Landsat Asset Resolution¶
Planetary Computer occasionally renames bands.
resolve_landsat_assets() checks the first item to confirm the correct RED, NIR, and QA keys (e.g., SR_B3, SR_B4, SR_B5, or QA_PIXEL).
Cloud Masking¶
- Sentinel-2: masks
SCLcategories (cloud, cirrus, snow, water, shadow) - Landsat: uses
_L8_BADbitmask fromQA_PIXEL
CRS Handling¶
The AOI is reprojected to an estimated UTM CRS.

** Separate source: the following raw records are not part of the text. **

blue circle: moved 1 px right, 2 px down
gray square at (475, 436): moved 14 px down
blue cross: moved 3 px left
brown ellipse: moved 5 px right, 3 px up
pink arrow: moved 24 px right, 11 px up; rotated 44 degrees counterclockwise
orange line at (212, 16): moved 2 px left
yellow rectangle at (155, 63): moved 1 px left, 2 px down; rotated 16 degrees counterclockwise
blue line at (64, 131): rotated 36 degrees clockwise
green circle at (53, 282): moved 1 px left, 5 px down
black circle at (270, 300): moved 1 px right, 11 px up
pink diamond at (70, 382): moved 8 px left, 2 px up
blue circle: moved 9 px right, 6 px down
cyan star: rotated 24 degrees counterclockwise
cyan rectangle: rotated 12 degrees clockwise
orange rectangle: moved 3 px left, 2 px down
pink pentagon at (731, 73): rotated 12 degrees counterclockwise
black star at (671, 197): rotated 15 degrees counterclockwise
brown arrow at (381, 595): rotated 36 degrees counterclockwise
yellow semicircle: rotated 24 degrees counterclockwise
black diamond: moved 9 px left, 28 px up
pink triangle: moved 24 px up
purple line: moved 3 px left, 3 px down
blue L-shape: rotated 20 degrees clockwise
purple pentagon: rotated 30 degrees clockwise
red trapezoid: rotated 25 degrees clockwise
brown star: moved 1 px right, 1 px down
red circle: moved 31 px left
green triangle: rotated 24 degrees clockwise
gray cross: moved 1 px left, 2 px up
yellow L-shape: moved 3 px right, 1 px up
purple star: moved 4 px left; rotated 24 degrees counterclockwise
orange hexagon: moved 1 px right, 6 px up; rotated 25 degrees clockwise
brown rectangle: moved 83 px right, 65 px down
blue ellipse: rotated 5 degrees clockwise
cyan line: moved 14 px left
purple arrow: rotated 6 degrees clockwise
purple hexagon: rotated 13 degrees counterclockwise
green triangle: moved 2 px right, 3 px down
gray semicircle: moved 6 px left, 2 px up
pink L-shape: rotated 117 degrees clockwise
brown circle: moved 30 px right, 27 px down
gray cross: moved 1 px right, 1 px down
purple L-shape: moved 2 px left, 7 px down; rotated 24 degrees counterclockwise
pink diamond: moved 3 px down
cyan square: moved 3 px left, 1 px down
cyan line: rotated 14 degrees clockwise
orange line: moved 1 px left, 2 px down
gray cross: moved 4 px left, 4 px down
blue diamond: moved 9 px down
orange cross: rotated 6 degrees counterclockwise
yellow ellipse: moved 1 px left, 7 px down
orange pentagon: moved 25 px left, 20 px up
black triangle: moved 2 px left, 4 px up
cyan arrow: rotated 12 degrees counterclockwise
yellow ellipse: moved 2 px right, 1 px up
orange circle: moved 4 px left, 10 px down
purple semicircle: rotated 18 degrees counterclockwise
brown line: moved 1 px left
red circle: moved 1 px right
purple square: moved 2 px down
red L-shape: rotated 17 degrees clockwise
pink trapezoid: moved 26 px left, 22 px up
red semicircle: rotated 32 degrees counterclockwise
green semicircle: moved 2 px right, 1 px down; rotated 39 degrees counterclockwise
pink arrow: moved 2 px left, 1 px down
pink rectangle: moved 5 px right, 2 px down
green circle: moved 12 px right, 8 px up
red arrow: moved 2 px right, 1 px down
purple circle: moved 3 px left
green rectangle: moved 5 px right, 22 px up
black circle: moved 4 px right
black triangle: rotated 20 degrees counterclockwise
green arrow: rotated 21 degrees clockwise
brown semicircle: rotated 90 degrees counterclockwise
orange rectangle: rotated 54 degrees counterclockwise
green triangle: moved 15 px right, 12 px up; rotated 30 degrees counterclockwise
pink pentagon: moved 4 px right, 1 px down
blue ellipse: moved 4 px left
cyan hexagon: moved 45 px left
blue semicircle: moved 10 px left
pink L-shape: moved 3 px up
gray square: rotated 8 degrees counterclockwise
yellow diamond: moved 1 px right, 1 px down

If a CRS is missing from the output, it’s written from the AOI before export.
Performance and Memory¶
- Dask lazily evaluates all computations
MAX_SCENESandDAY_GAPlimit per-year data volume- Chunks are tuned for balance:
{"time": 1, "y": 512, "x": 512}
Troubleshooting¶
| Symptom | Likely Cause | Fix |
|---|---|---|
| “No scenes for year” | AOI outside coverage or too strict filters | Increase MAX_CLOUD, adjust WINDOW_*, verify AOI geometry |
| “Stack has 0 bands” | Asset mismatch | Check resolve_landsat_assets() and printed asset keys |
| COG write fails mid-run | Memory limits during compression | Reduce MAX_SCENES or shorten WINDOW_WEEKS |
| Colors appear wrong | Missing scale/offset or nodata handling | Confirm dataset scales and ensure zeros are masked |
| Misaligned pixels | CRS mismatch | Let the script assign CRS automatically (avoid manual reprojection) |
How the Composite Is Formed¶
- Per scene: invalid pixels masked, reflectance scaled, NDVI computed
- Per year: NDVI reduced with
.max(dim="time", skipna=True) - Output: float32 COG with CRS and transform set from NIR band
Alternative reducers:
# Median
ndvi_med = ndvi_t.median(dim="time", skipna=True)
# 95th percentile
ndvi_med = ndvi_t.quantile(0.95, dim="time", skipna=True)
Next Steps¶
Once the composites are generated, open the viewer:
streamlit run src/streamlit.py
This allows interactive exploration, year comparison, and ΔNDVI visualization.